Last month, a daughter’s Facebook post cost her father an $80K age-discrimination settlement (more on that here).
Last week, with some Facebook shenanigans, the plaintiff in a sexual harassment case screwed herself over.
(See what I did there?)
Heather Painter used to work for Dr. Aaron Atwood D.D.S.
According to Ms. Painter, one day at work, the good doctor — err, dentist — just happened to climb on top of her with his pants undone and held her down.
Dr. Atwood didn’t exactly deny those allegations; however, he claimed that he was only attempting to tickle Ms Painter* and that the sexual nature of their relationship was consensual.**
[* Editor’s Note: Like, with his penis? Ok, just kidding….]
[** Editor’s Note: Ms. Painter was Dr. Atwood’s babysitter too. Not kidding about that.]
Anyway, during litigation, the defendants, the dentist and his practice, wanted to obtain copies of Facebook posts from Ms. Painter in which she supposedly commented about how much she enjoyed her job, how Urgent Dental was a great place to work, and how Dr. Atwood was a great boss and she enjoyed working under with him.
Ms. Painter’s counsel conceded that her client deleted those Facebook comments and that she deleted those comments after she retained counsel for this litigation. However, Ms. Painter argued that she should avoid court sanctions because the posts were not relevant and Ms. Painter was only 22 and didn’t know any better that it’s improper to destroy potentially relevant evidence after you sue someone.
The Court was, shall we say, non-plussed (opinion here):
“Plaintiff had an obligation to preserve her Facebook comments; she deleted the comments with a culpable state of mind, and the comments were relevant to Defendants’ claim. Although Plaintiff’s counsel may have failed to advise Plaintiff that she needed to save her Facebook posts and of the possible consequences for failing to do so, the deletion of a Facebook comment is an intentional act, not an accident, and the Court cannot infer that Plaintiff deleted Facebook comments which stated that she enjoyed working for Defendant Dr. Atwood, after she contemplated the instant litigation, for an innocent reason.”
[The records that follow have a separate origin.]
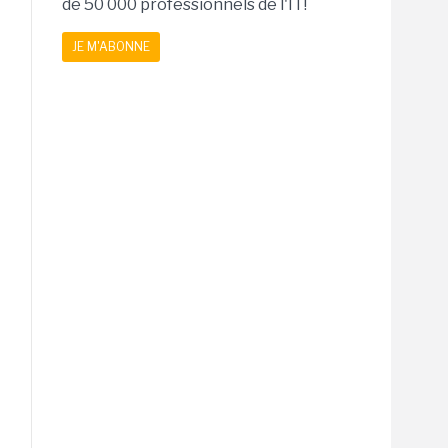
de 50 000 professionnels de l'IT!
JE M'ABONNE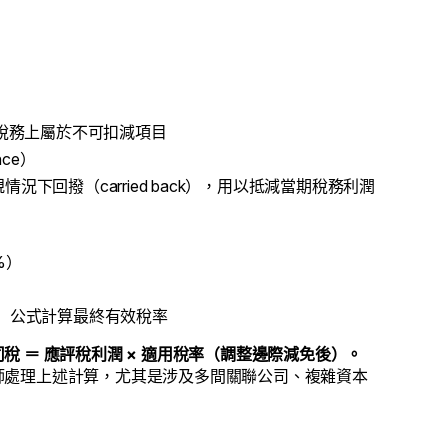
稅務上屬於不可扣減項目
ce）
規情況下回撥（carried back），用以抵減當期稅務利潤
%）
ief）公式計算最終有效稅率
司稅
＝ 應評稅利潤 × 適用稅率（調整邊際減免後）。
師處理上述計算，尤其是涉及多間關聯公司、複雜資本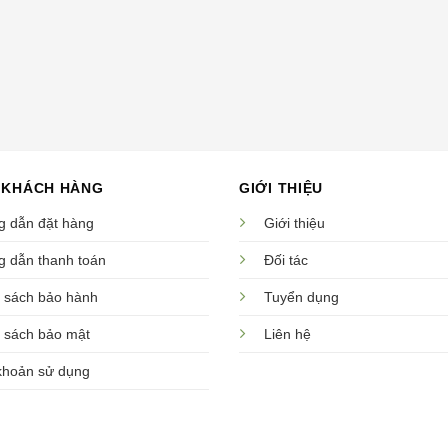
 KHÁCH HÀNG
GIỚI THIỆU
 dẫn đặt hàng
Giới thiệu
 dẫn thanh toán
Đối tác
 sách bảo hành
Tuyển dụng
 sách bảo mật
Liên hệ
khoản sử dụng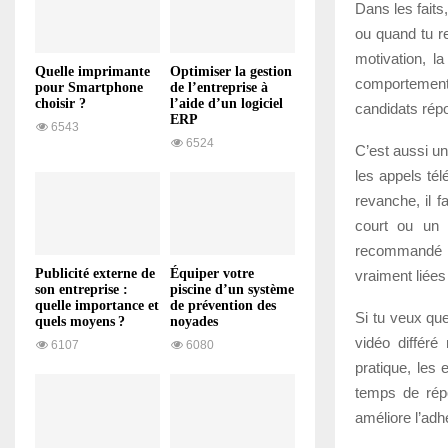
Dans les faits
ou quand tu r
motivation, l
Quelle imprimante
Optimiser la gestion
comportementa
pour Smartphone
de l’entreprise à
choisir ?
l’aide d’un logiciel
candidats rép
ERP
6543
6524
C’est aussi un
les appels tél
revanche, il f
court ou un 
recommandé d
Publicité externe de
Équiper votre
vraiment liées
son entreprise :
piscine d’un système
quelle importance et
de prévention des
Si tu veux que
quels moyens ?
noyades
vidéo différé
6107
6080
pratique, les 
temps de répo
améliore l’adh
To sanction the plaintiff, the Court ordered the factfinder (i.e., the jury) should infer that the deleted Facebook posts undermine Ms. Painter’s sexual harassment claims. Next to outright dismissal of the case, this is as bad a sanction as a court can order.
Given the potential that social media evidence can have on claims and defenses in an employment case, judges, like the one in the Painter case, do not tolerate intentional destruction of relevant social media content. Even accident erasure of this information may result in sanctions.
So, to all you employees and employers out there, be aware that, once there arises a reasonable anticipation of litigation, all potentially relevant evidence — including social media content — must be preserved. This is especially important for employers (and their counsel) who may be responsible for informing multiple employees of this duty to preserve.